EXERCISE DESCRIPTION >> Look below for lines that hold the string "meinheimatmakler" and copy each one.

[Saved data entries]

########################################

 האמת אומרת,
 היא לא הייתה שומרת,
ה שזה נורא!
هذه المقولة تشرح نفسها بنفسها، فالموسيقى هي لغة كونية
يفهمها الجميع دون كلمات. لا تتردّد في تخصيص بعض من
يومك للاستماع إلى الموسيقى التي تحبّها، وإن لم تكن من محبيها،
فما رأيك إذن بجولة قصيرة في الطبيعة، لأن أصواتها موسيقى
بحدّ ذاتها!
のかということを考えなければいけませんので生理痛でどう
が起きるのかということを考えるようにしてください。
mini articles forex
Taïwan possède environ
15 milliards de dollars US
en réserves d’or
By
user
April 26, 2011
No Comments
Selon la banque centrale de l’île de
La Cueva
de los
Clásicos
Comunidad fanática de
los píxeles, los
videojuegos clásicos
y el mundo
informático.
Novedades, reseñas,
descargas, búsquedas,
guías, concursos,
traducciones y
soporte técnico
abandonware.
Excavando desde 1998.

########################################

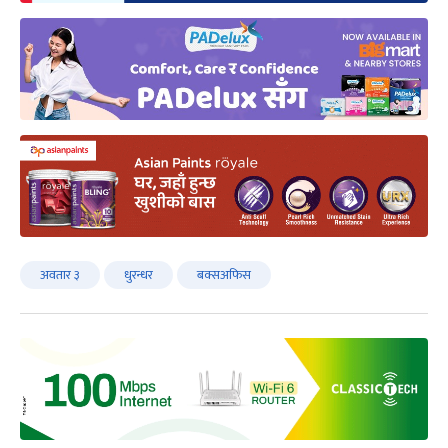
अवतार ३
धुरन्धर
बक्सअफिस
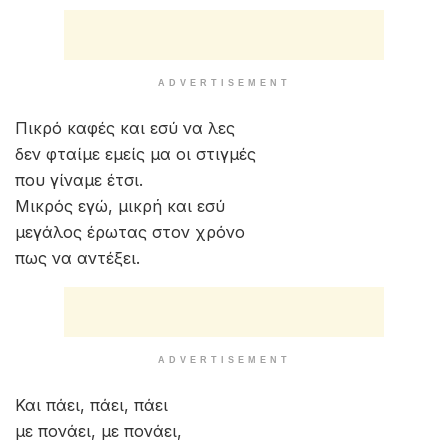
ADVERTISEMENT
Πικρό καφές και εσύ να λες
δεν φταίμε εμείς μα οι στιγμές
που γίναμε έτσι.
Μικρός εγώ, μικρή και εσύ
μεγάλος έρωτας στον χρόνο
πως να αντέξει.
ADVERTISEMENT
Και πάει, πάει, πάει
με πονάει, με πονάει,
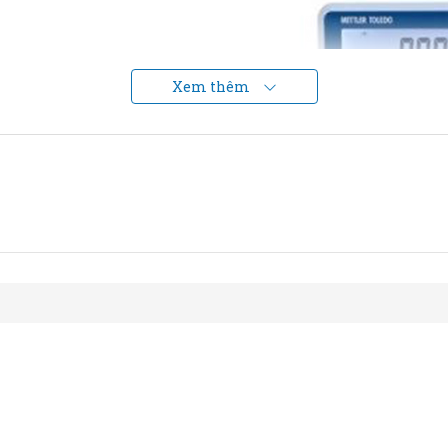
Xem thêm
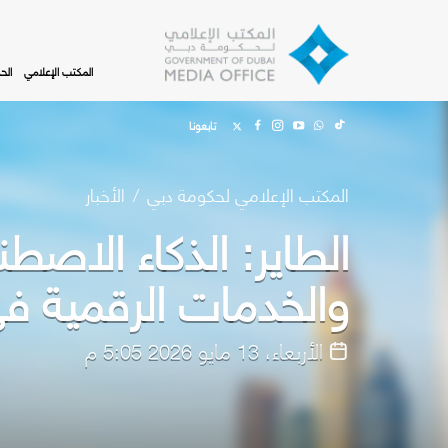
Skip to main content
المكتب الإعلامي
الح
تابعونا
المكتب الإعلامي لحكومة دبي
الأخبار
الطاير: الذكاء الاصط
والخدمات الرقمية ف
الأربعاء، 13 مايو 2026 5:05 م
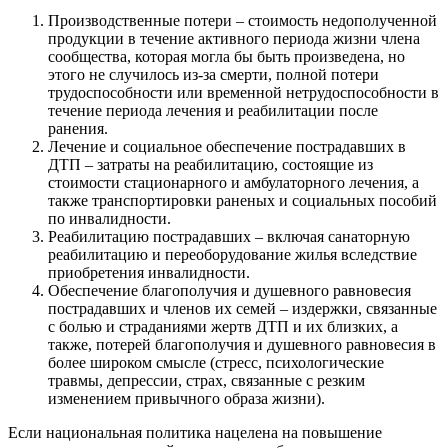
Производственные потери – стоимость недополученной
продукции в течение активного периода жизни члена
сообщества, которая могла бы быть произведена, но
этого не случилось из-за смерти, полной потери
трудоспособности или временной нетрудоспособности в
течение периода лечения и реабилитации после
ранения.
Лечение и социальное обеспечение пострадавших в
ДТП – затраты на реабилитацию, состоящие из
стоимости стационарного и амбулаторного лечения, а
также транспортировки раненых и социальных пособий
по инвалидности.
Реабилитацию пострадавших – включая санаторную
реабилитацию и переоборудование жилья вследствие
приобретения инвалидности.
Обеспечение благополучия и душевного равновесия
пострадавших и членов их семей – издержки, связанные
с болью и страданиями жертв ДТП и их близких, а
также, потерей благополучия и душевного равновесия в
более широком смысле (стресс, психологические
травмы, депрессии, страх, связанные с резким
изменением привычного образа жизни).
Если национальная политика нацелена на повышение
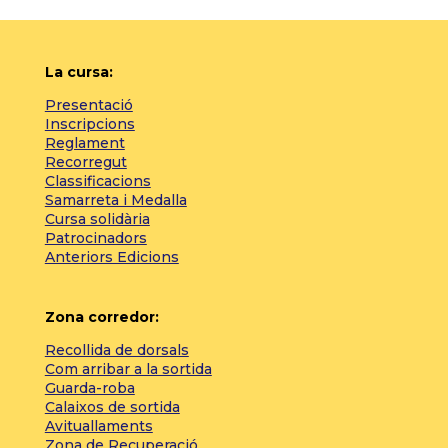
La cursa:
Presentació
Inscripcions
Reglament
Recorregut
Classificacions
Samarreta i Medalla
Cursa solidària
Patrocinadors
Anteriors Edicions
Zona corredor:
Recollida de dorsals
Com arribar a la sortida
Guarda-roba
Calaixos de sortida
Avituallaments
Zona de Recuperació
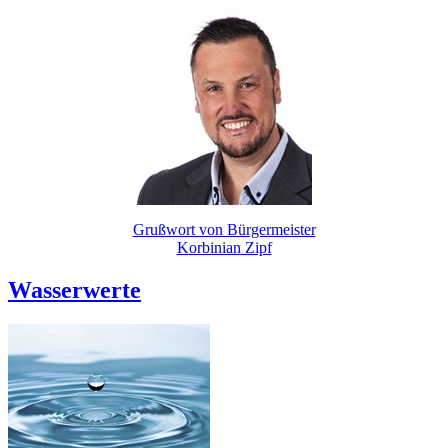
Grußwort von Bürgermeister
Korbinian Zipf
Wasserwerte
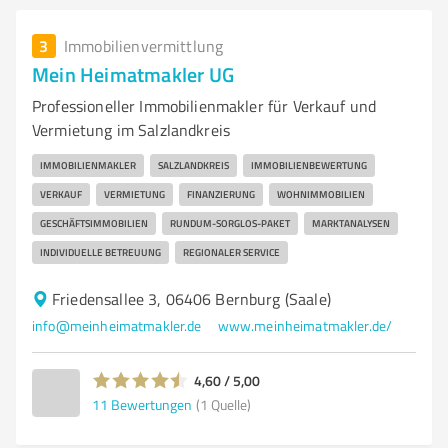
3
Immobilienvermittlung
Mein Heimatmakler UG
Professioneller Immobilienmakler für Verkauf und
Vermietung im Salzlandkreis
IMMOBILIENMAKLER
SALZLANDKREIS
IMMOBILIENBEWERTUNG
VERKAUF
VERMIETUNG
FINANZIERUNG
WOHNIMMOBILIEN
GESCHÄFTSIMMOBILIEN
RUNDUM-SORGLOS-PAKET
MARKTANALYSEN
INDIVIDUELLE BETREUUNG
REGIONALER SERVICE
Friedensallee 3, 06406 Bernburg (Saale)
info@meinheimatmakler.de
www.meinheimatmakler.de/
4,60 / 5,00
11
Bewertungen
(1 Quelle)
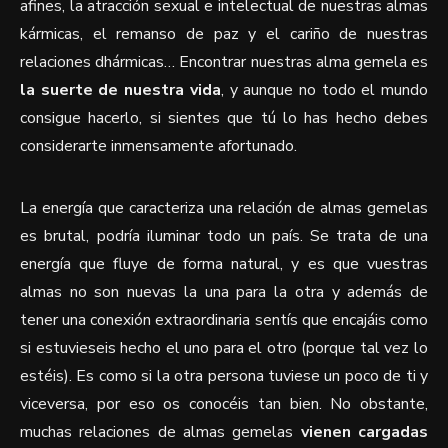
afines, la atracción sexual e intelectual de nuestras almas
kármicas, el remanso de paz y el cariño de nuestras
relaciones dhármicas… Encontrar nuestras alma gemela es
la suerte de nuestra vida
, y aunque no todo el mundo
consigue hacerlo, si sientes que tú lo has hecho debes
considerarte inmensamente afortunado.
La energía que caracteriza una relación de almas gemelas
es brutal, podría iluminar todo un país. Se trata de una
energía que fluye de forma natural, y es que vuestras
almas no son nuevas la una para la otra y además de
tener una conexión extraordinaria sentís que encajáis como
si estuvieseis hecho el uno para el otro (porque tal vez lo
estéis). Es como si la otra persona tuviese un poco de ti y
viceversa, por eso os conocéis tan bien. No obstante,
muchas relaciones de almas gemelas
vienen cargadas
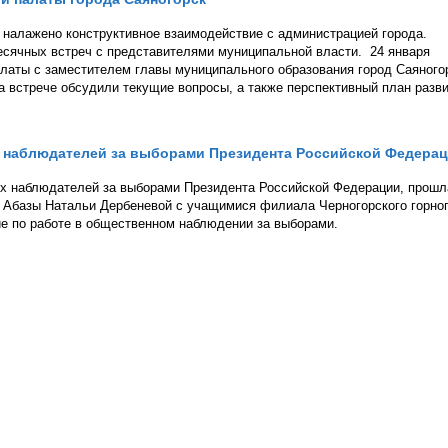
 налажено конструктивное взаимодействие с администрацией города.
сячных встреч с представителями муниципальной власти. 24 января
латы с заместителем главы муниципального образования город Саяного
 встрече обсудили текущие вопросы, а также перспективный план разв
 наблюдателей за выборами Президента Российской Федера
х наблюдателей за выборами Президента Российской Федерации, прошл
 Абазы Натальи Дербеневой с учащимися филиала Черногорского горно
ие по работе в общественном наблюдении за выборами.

########################################

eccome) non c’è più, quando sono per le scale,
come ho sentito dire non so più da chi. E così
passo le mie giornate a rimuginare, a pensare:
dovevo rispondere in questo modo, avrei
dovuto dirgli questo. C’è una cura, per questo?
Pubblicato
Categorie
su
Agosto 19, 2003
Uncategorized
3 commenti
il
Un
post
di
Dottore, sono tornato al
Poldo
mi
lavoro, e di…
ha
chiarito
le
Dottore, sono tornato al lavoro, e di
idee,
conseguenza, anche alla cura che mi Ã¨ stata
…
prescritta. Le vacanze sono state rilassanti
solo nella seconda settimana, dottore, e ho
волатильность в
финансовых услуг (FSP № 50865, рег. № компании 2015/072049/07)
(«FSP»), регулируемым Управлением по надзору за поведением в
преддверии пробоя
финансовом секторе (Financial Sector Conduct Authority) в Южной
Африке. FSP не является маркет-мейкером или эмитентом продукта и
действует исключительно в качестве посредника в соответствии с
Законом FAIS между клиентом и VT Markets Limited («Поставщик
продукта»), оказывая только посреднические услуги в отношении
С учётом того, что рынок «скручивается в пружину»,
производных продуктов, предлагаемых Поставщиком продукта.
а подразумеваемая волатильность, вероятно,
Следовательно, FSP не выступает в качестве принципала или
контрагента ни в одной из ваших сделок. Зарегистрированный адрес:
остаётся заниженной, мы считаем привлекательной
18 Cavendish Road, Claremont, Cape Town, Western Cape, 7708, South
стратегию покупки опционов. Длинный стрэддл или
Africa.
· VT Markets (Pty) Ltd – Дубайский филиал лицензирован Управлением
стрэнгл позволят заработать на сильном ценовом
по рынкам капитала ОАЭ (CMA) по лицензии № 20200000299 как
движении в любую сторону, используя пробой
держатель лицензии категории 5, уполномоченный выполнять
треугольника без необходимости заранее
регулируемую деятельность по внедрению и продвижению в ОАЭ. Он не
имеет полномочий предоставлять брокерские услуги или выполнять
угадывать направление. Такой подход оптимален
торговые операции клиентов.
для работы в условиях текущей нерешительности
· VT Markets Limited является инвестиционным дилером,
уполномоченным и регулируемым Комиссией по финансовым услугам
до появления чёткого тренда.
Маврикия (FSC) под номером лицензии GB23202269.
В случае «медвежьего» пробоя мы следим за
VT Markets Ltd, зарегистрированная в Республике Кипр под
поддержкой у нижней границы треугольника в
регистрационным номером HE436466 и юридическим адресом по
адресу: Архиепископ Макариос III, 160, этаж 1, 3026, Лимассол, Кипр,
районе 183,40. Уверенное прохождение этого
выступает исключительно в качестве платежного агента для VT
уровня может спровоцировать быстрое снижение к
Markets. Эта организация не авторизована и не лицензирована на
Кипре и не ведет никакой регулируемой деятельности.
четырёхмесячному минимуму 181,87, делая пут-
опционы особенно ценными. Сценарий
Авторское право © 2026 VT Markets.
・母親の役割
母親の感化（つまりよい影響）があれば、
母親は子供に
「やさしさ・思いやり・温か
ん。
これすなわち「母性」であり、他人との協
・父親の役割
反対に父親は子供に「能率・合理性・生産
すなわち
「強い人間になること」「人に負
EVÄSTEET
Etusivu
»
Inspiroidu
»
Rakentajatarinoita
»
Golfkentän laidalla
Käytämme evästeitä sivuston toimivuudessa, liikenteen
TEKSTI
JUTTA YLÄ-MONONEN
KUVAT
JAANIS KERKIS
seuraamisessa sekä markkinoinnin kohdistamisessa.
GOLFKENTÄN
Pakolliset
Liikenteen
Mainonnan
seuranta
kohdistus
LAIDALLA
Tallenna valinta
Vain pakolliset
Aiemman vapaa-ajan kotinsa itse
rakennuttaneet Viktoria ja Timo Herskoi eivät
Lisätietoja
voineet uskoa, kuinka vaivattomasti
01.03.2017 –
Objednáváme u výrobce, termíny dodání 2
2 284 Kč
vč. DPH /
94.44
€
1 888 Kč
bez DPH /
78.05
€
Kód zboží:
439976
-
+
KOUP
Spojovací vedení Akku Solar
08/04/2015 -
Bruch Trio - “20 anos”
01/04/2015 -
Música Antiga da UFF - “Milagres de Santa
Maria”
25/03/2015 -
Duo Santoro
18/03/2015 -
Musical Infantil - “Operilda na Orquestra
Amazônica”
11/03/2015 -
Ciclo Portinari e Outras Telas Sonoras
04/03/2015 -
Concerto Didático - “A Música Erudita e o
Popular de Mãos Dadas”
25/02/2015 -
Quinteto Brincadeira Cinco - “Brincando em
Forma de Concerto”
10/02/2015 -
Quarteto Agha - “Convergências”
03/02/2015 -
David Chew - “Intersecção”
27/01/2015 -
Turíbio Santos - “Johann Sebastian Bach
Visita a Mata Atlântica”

########################################

WRITTEN REPLY >>
info@meinheimatmakler.de
www.meinheimatmakler.de/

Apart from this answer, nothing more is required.